** Opening SOURCE DATA block **
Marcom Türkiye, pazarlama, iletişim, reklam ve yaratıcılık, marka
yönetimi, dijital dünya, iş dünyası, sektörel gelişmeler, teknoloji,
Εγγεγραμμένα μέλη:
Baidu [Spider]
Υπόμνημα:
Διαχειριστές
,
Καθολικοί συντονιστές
** Closing SOURCE DATA block **
** Opening SOURCE DATA block **
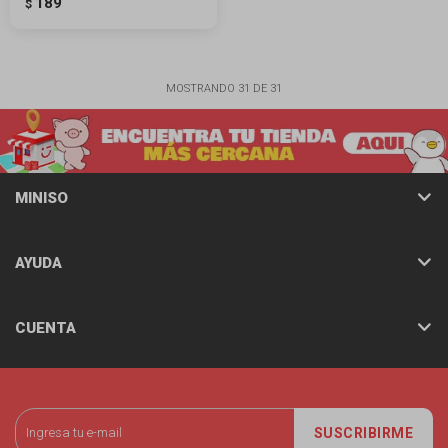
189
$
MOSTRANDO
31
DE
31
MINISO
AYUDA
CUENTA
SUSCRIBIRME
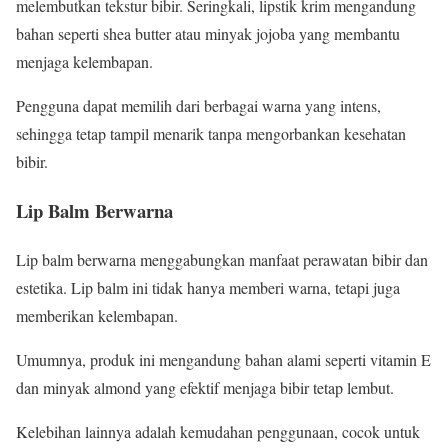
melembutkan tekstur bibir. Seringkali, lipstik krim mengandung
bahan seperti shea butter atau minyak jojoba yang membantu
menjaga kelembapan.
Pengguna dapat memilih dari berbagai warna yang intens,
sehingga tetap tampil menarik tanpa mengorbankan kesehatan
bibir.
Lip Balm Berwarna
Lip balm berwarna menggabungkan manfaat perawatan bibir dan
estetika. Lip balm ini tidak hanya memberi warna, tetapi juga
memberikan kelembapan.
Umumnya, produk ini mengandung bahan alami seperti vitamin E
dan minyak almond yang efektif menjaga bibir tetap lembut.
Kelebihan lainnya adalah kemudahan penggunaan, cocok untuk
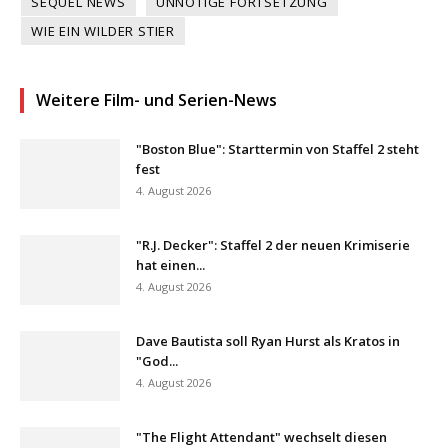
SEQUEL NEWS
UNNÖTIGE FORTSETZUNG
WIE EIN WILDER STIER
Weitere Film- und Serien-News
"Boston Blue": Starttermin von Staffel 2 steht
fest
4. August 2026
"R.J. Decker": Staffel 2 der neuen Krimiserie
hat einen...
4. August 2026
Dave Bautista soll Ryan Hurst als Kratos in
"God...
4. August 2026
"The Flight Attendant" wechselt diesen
** Closing SOURCE DATA block **
** Opening SOURCE DATA block **
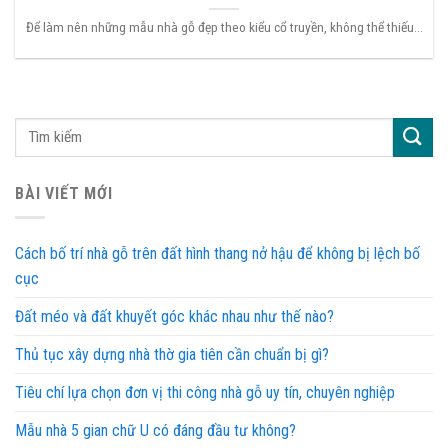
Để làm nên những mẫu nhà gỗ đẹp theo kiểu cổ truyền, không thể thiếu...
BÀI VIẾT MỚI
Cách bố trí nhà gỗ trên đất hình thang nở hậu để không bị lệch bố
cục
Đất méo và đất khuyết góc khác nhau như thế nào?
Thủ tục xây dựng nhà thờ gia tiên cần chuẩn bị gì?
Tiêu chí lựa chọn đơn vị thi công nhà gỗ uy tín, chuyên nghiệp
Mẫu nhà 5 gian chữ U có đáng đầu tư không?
** Closing SOURCE DATA block **
__WHAT YOU WILL DO__: From the data above, copy each line where the string "bahan" appears.

__EXPECTED OUTPUT__:
bahan seperti shea butter atau minyak jojoba yang membantu
Umumnya, produk ini mengandung bahan alami seperti vitamin E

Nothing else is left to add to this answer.